» **Your assignment**
Rewrite every line of the entries below as a JSON list of strings, one string per line, omitting blank lines.

» **Data provided**
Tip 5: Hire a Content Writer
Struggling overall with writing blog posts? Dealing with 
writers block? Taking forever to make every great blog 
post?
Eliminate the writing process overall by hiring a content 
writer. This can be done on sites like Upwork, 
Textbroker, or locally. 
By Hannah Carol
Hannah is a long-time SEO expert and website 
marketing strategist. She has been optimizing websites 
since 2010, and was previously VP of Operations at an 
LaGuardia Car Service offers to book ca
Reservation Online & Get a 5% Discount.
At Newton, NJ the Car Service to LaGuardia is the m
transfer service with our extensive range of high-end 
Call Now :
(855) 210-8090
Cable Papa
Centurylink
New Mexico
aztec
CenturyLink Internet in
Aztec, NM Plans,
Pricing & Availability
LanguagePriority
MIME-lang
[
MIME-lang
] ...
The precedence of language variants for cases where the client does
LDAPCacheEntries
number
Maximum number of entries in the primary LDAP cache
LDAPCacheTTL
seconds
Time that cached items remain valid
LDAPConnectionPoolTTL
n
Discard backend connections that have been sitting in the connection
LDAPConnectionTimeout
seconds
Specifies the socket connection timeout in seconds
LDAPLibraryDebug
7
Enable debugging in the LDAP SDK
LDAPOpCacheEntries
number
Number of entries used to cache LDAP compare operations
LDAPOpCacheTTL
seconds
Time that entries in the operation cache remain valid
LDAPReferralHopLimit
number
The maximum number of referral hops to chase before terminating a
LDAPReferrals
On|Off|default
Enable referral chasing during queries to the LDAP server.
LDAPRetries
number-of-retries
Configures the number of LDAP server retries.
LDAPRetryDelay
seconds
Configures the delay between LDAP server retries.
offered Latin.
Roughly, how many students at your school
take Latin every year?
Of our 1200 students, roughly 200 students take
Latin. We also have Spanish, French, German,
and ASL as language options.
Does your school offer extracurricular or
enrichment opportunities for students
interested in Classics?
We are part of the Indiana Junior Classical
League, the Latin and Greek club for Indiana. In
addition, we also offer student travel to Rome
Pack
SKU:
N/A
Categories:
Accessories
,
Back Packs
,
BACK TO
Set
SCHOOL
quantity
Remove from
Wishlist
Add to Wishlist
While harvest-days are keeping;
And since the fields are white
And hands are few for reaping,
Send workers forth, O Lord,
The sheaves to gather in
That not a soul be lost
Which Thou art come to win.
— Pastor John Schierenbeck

» **Solution to this exercise**
[
  "Tip 5: Hire a Content Writer",
  "Struggling overall with writing blog posts? Dealing with ",
  "writers block? Taking forever to make every great blog ",
  "post?",
  "Eliminate the writing process overall by hiring a content ",
  "writer. This can be done on sites like Upwork, ",
  "Textbroker, or locally. ",
  "By Hannah Carol",
  "Hannah is a long-time SEO expert and website ",
  "marketing strategist. She has been optimizing websites ",
  "since 2010, and was previously VP of Operations at an ",
  "LaGuardia Car Service offers to book ca",
  "Reservation Online & Get a 5% Discount.",
  "At Newton, NJ the Car Service to LaGuardia is the m",
  "transfer service with our extensive range of high-end ",
  "Call Now :",
  "(855) 210-8090",
  "Cable Papa",
  "Centurylink",
  "New Mexico",
  "aztec",
  "CenturyLink Internet in",
  "Aztec, NM Plans,",
  "Pricing & Availability",
  "LanguagePriority",
  "MIME-lang",
  "[",
  "MIME-lang",
  "] ...",
  "The precedence of language variants for cases where the client does",
  "LDAPCacheEntries",
  "number",
  "Maximum number of entries in the primary LDAP cache",
  "LDAPCacheTTL",
  "seconds",
  "Time that cached items remain valid",
  "LDAPConnectionPoolTTL",
  "n",
  "Discard backend connections that have been sitting in the connection",
  "LDAPConnectionTimeout",
  "seconds",
  "Specifies the socket connection timeout in seconds",
  "LDAPLibraryDebug",
  "7",
  "Enable debugging in the LDAP SDK",
  "LDAPOpCacheEntries",
  "number",
  "Number of entries used to cache LDAP compare operations",
  "LDAPOpCacheTTL",
  "seconds",
  "Time that entries in the operation cache remain valid",
  "LDAPReferralHopLimit",
  "number",
  "The maximum number of referral hops to chase before terminating a",
  "LDAPReferrals",
  "On|Off|default",
  "Enable referral chasing during queries to the LDAP server.",
  "LDAPRetries",
  "number-of-retries",
  "Configures the number of LDAP server retries.",
  "LDAPRetryDelay",
  "seconds",
  "Configures the delay between LDAP server retries.",
  "offered Latin.",
  "Roughly, how many students at your school",
  "take Latin every year?",
  "Of our 1200 students, roughly 200 students take",
  "Latin. We also have Spanish, French, German,",
  "and ASL as language options.",
  "Does your school offer extracurricular or",
  "enrichment opportunities for students",
  "interested in Classics?",
  "We are part of the Indiana Junior Classical",
  "League, the Latin and Greek club for Indiana. In",
  "addition, we also offer student travel to Rome",
  "Pack",
  "SKU:",
  "N/A",
  "Categories:",
  "Accessories",
  ",",
  "Back Packs",
  ",",
  "BACK TO",
  "Set",
  "SCHOOL",
  "quantity",
  "Remove from",
  "Wishlist",
  "Add to Wishlist",
  "While harvest-days are keeping;",
  "And since the fields are white",
  "And hands are few for reaping,",
  "Send workers forth, O Lord,",
  "The sheaves to gather in",
  "That not a soul be lost",
  "Which Thou art come to win.",
  "— Pastor John Schierenbeck"
]